Cerb (6.2.5) is a maintenance update released on February 28, 2013; it contains 7 minor fixes and usability enhancements from community feedback covering the recent 6.2 update. You can follow these instructions to upgrade.

  • [Code Cleanup/Session] Fixed a bug where all sessions were prematurely logged out if a worker reset their credentials from Settings->Security.

  • [CHD-3282] [Mail/Usability] When merging tickets from a worklist, the merge confirmation popup will now auto-focus the ‘OK’ button. This doesn’t interrupt keyboard shortcut workflows.

  • [Virtual Attendants/Custom Fields/Code Cleanup] Fixed an issue where custom field changes weren’t being cached properly in VA behaviors. This didn’t affect the actual records in the database, it just affected subsequent conditions and actions that used the newly set values.

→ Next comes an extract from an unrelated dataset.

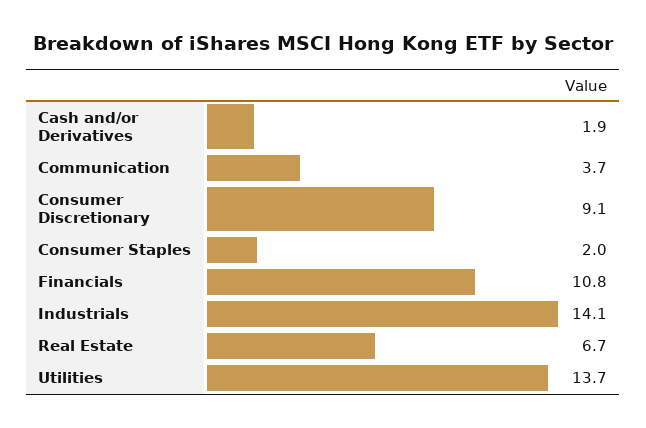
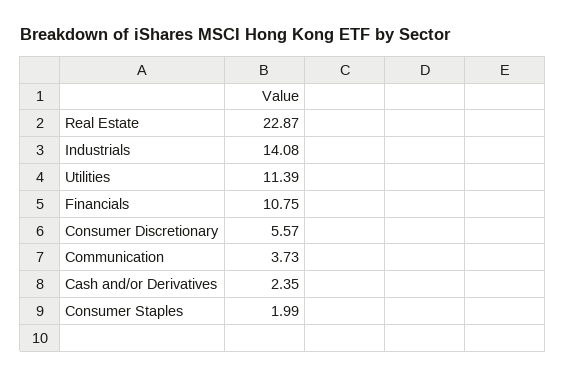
Cash and/or Derivatives: 1.9 -> 2.35
Consumer Discretionary: 9.1 -> 5.57
Real Estate: 6.7 -> 22.87
Utilities: 13.7 -> 11.39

  • [CHD-3286] [Security/Login] The ‘Remember me’ cookie for the login process now uses the ‘httponly’ option. This prevents the cookie’s contents (i.e. a valid worker email address) from being read in Javascript, which could potentially disclose some information to a malicious script in the browser.

  • [CHD-3285] [Security/Attachments] Mail attachments with HTML content are now filtered through the HTMLPurifier library. This strips Javascript code that would otherwise execute when the attachment is displayed in the browser. Most email clients do not permit Javascript in HTML email, and Cerb shouldn’t behave any differently.

  • [CHD-3283] [Login/Google Auth/IE] When using Internet Explorer 8 and setting up two-factor Cerb logins using Google Authenticator, the QR code should now display properly. If the <canvas> element isn’t available, then the code will instruct the jQuery QR Code plugin to fall back to <table> rendering.

  • [Security/Community Portals] The session cookie in Community Portals now uses the ‘httponly’ option to help protect against malicious browser scripts.